“While you’re getting your cry on, I’m getting my fly on”
It took me an unconscionably long time to listen to Rihanna’s Rated R (and, given my slow pace of blogging of late, even longer to write about it); unconscionable because it’s such a great record, a development of some of the best features of Rihanna’s earlier records. Luckily, the forthcoming release of “Te Amo” gives me an excuse for finishing this half-written post.
It may have taken me so long to get round to this because, for reasons I no longer understand, I wasn’t that impressed with “Russian Roulette” when I first heard it. I think to get it I needed to hear it in the context of some of the other tracks on the album. It was coming across the marvelously bizarre video for “Hard” on MTV that got me to look again at the album. “Hard” encapsulates the theme that is explored throughout the album: objectification as self-preservation, feminine superficiality as a kind of cold armor with which to avoid the pain which comes from interiority. In about half of the tracks on the album, this nihilation of subjectivity (aided by Rihanna’s internalization of the affect of auto-tune) takes on an apocalyptic edge: in “Hard, ” this comes out most strikingly through the use of a sample from “Can You Feel It,” slicing off the rumbling bridge just before it resolves into the chorus (“Can You Feel It” of course has its own apocalyptic, or messianic, video).
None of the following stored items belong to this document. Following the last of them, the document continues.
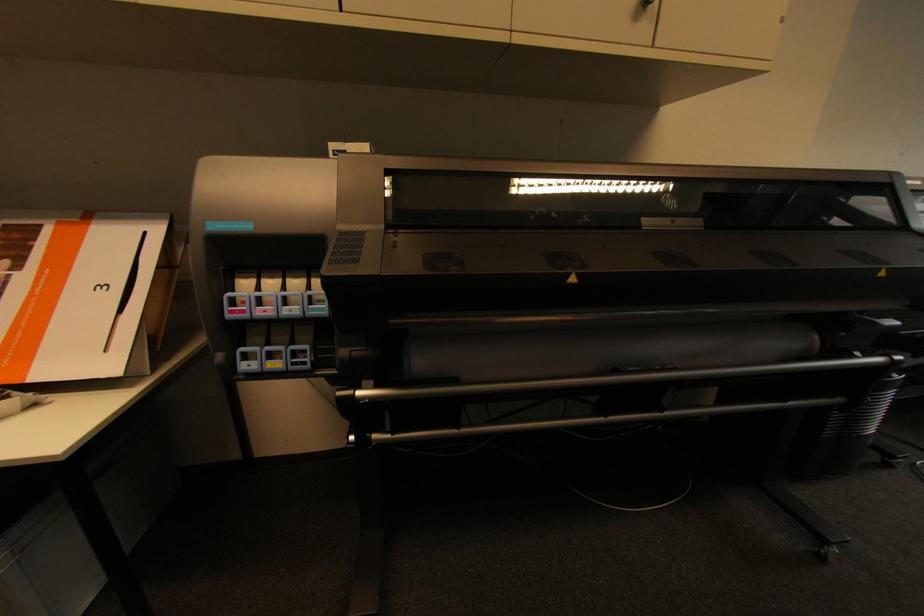
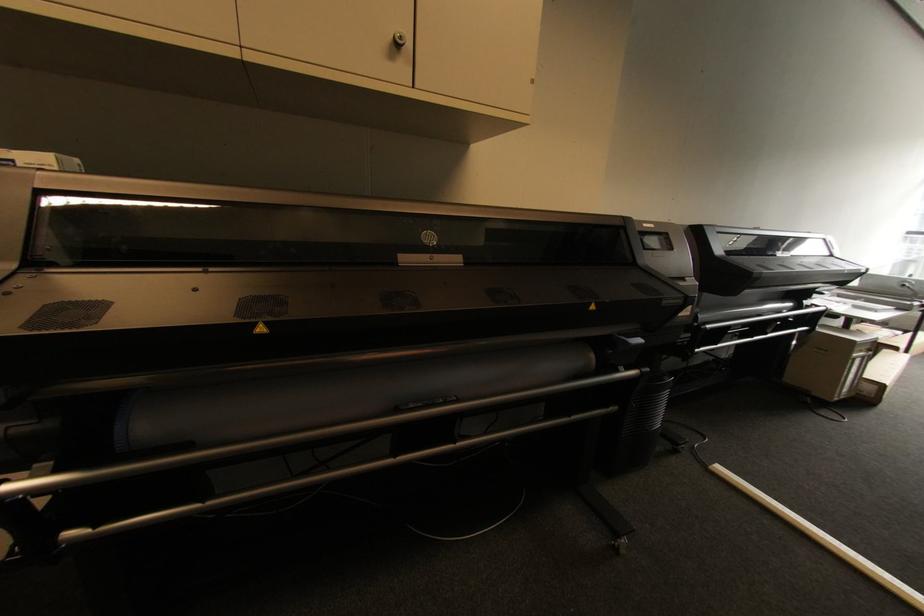
Question: What movement of the cameraman would produce the second image?

Choices:
 (A) Left
 (B) Right
 (C) Forward
 (D) Backward

Answer: (B)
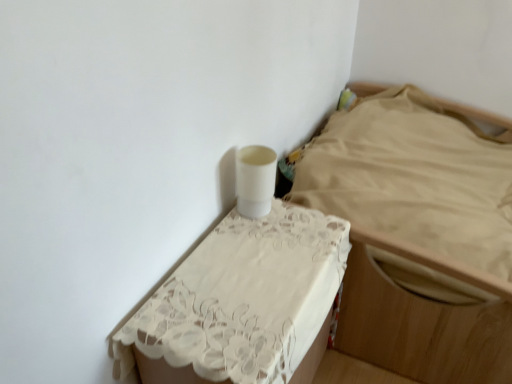
Question: Can you see white glossy nightstand at upper right, acting as the second furniture starting from the left, touching white lace tablecloth at upper center, which is counted as the 2th furniture, starting from the right?

Choices:
 (A) yes
 (B) no

Answer: (B)

Question: Does white glossy nightstand at upper right, acting as the second furniture starting from the left, have a smaller size compared to white lace tablecloth at upper center, positioned as the first furniture in left-to-right order?

Choices:
 (A) yes
 (B) no

Answer: (B)

Question: Does white glossy nightstand at upper right, acting as the second furniture starting from the left, have a lesser width compared to white lace tablecloth at upper center, positioned as the first furniture in left-to-right order?

Choices:
 (A) no
 (B) yes

Answer: (A)

Question: Is white lace tablecloth at upper center, positioned as the first furniture in left-to-right order, located within white glossy nightstand at upper right, acting as the second furniture starting from the left?

Choices:
 (A) yes
 (B) no

Answer: (B)

Question: Is white glossy nightstand at upper right, the first furniture viewed from the right, positioned in front of white lace tablecloth at upper center, which is counted as the 2th furniture, starting from the right?

Choices:
 (A) yes
 (B) no

Answer: (B)

Question: Is white glossy nightstand at upper right, acting as the second furniture starting from the left, behind white lace tablecloth at upper center, which is counted as the 2th furniture, starting from the right?

Choices:
 (A) yes
 (B) no

Answer: (A)

Question: Can you confirm if white lace tablecloth at upper center, which is counted as the 2th furniture, starting from the right, is smaller than white glossy nightstand at upper right, acting as the second furniture starting from the left?

Choices:
 (A) no
 (B) yes

Answer: (B)

Question: From the image's perspective, is white lace tablecloth at upper center, positioned as the first furniture in left-to-right order, on white glossy nightstand at upper right, acting as the second furniture starting from the left?

Choices:
 (A) yes
 (B) no

Answer: (B)

Question: Does white lace tablecloth at upper center, positioned as the first furniture in left-to-right order, have a lesser width compared to white glossy nightstand at upper right, the first furniture viewed from the right?

Choices:
 (A) yes
 (B) no

Answer: (A)

Question: From a real-world perspective, does white lace tablecloth at upper center, which is counted as the 2th furniture, starting from the right, sit lower than white glossy nightstand at upper right, acting as the second furniture starting from the left?

Choices:
 (A) yes
 (B) no

Answer: (A)

Question: Is white lace tablecloth at upper center, positioned as the first furniture in left-to-right order, behind white glossy nightstand at upper right, acting as the second furniture starting from the left?

Choices:
 (A) no
 (B) yes

Answer: (A)

Question: Is white lace tablecloth at upper center, which is counted as the 2th furniture, starting from the right, not within white glossy nightstand at upper right, acting as the second furniture starting from the left?

Choices:
 (A) no
 (B) yes

Answer: (B)

Question: Is white glossy nightstand at upper right, the first furniture viewed from the right, wider or thinner than white lace tablecloth at upper center, positioned as the first furniture in left-to-right order?

Choices:
 (A) wide
 (B) thin

Answer: (A)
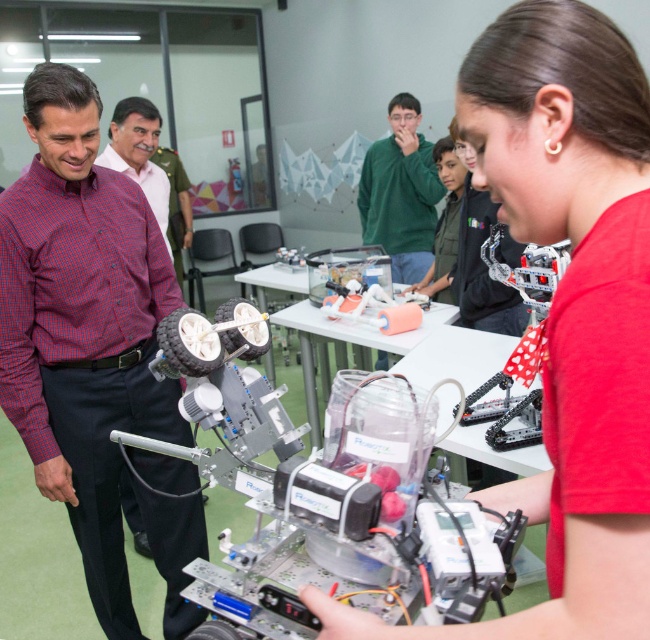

This superficial swagger runs through many of the most enjoyable tracks on the album, the dubstep-meets-Stargate of “Wait Your Turn” (I’m not sure that this isn’t just an artifact of MP3 encoding, but there’s something reedy and overdriven about the synths in this track that give the impression of a song so powerful as to strain against its technological limits) and “G4L,” and also in “Rude Boy” another track which benefits from being heard in the context of the album. Heard as a single, the track is quite light-hearted, a dancehall-inflected come-on; it’s only close proximity to “Russian Roulette” that emphasizes the icicle-like ringing coldness of the synths.
You can see my heart beating
You can see it through my chest
“Russian Roulette” itself marks the other side of the album, the ballads that function as an internal critique of this tactic. The mistake lies in thinking that emotions exist internally, which would allow the assumption of superficiality to partition pain away from the self. What this misses is that the surface is precisely where emotions are, because, far from being part of our unique internal being, emotions are constituted by and constitute what we show of ourselves to others (to paraphrase Putnam, feelings aren’t in the heart). We see this to heartbreaking effect in “Te Amo.” The track is haunted by the ghost of “La Isla Bonita,” a tragic holiday romance in which the fantasy of a carefree sexuality comes up against what is evidently, for Rihanna at least, an absolute limit, gender. The Spanish here doesn’t signify the exotic so much as it signifies incommunicability (“won’t somebody tell me what she said”), the limits to commonality and connection and the inescapability of the pain that lies there.